Resource detail

Title: Rehabilitation of the red mud pond
Organization:Hindalco Industries Ltd
Source:Narang R K (Ed). 2006. Case studies of Corporate Environmental Excellence. In series “Cleaner in Cheaper, Vol. 4”. New Delhi, India: The Energy and Resources Institute, 174pp.

Challenge: Alumina refineries across the world face the environmental challenge of disposing red mud in a safe manner. Red mud is a hazardous chemical waste, which is usually dumped in large dumping sites that are generally as large as football grounds. Red mud tends to become airborne and causes eye sores, dust allergies and has the potential for caustic contamination.

In the mid 1980s efforts were made to tackle the menace by dry mud stacking whereby red mud was stored in mounds. In fact Belgaum Alumina Refinery became the first Indian refinery to ever do so. Black cotton soil from adjoining areas was used to cover the exposed surface and sprinklers were installed to keep the area moist. At that point, this was the most cost effective solution and used minimal land for waste management.

However the procedure for waste disposal was not a sustainable one because the problems would resurface during the dry season, due to the very property of red mud. When wet red mud becomes sticky and starts to dry, clodding and crusting occur. The surface becomes hard and develops cracks of reticular design due to the swelling and shrinking property of its finer fraction.

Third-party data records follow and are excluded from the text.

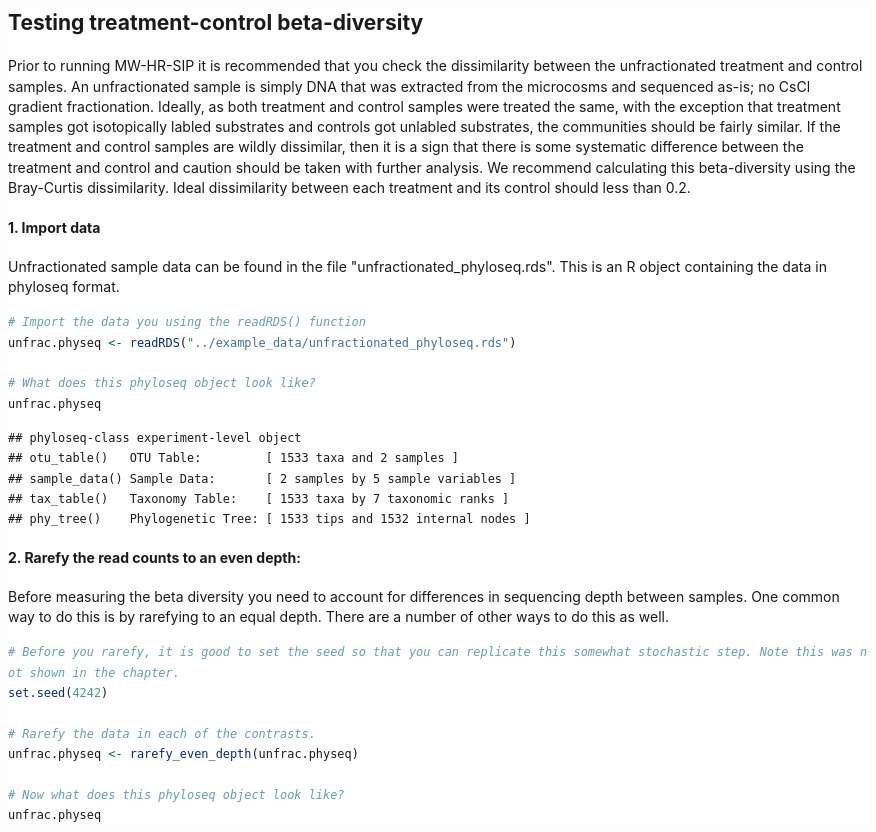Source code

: Testing treatment-control beta-diversity
----------------------------------------

Prior to running MW-HR-SIP it is recommended that you check the dissimilarity between the unfractionated treatment and control samples. An unfractionated sample is simply DNA that was extracted from the microcosms and sequenced as-is; no CsCl gradient fractionation. Ideally, as both treatment and control samples were treated the same, with the exception that treatment samples got isotopically labled substrates and controls got unlabled substrates, the communities should be fairly similar. If the treatment and control samples are wildly dissimilar, then it is a sign that there is some systematic difference between the treatment and control and caution should be taken with further analysis. We recommend calculating this beta-diversity using the Bray-Curtis dissimilarity. Ideal dissimilarity between each treatment and its control should less than 0.2.

#### 1. Import data

Unfractionated sample data can be found in the file "unfractionated\_phyloseq.rds". This is an R object containing the data in phyloseq format.

``` r
# Import the data you using the readRDS() function
unfrac.physeq <- readRDS("../example_data/unfractionated_phyloseq.rds")

# What does this phyloseq object look like?
unfrac.physeq
```

    ## phyloseq-class experiment-level object
    ## otu_table()   OTU Table:         [ 1533 taxa and 2 samples ]
    ## sample_data() Sample Data:       [ 2 samples by 5 sample variables ]
    ## tax_table()   Taxonomy Table:    [ 1533 taxa by 7 taxonomic ranks ]
    ## phy_tree()    Phylogenetic Tree: [ 1533 tips and 1532 internal nodes ]

#### 2. Rarefy the read counts to an even depth:

Before measuring the beta diversity you need to account for differences in sequencing depth between samples. One common way to do this is by rarefying to an equal depth. There are a number of other ways to do this as well.

``` r
# Before you rarefy, it is good to set the seed so that you can replicate this somewhat stochastic step. Note this was not shown in the chapter.
set.seed(4242)

# Rarefy the data in each of the contrasts.
unfrac.physeq <- rarefy_even_depth(unfrac.physeq)

# Now what does this phyloseq object look like?
unfrac.physeq
```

During the dry season, the surface material turns loose and powdery, eventually becoming airborne. The dust nuisance was kept in check, almost for a decade by covering the exposed surface with imported cotton soil and moistening the surface with water, a process known as 'Turfing.' This was not only an expensive and cumbersome process but was also leading to wastage of useful resources that could have been put to better use.

Initiative: A reliable long term solution to the problem was sought for the safe and cost effective disposal of red mud. HIL initiated a project with TERI, New Delhi. A bacterial culture was isolated from the one ton of fresh mud which was sent to TERI for laboratory evaluation. It generated acid and neutralized soda. The promotion of soil generation through the application of fungi called mycorrhiza was suggested and a six month trial was followed. During the trial period:

♦ Red mud pond was tilled and terraces were formed through reduction of slope of the dump

♦ Industrial waste gypsum, farmyard, manure, microbial counts and vermicompost were mixed with the soil.

♦ Select species of trees such as Prosopis julifora, Acacia nilotica, Pongamia pinnata and grass species like Sesbania sesban were planted in pits.

The red mud pond transformed within a matter of 6 months and the chemistry of the red mud changed drastically as the pH reduced. With the success of the experiment, the vegetation project was extended to the adjacent 4 hectares of land in the next two years. The outcome was positive and the experiment was a success.

Table: Change in red mud characteristics at a depth of 45 cm

Outcome/Benefits: With the success of this experiment, a once dry barren and hazardous site was transformed into a non hazardous lush green cover. Dust storms were minimized as the red mud was no longer left loose to be airborne. The project thus provided a long term sustainable solution.

Since there was no more requirements of sprinklers to keep the surface land moist, consumption of electric energy was also reduced. It was thus a very cost effective alternative. The black cotton soil was also not required anymore and hence there was preservation of precious quality natural resource.

It also led to effective utilization of the garbage generated in the plant premises. The waste produced was now being effectively utilized for creating vermicompost or manure to increase the fertility of the red mud soil.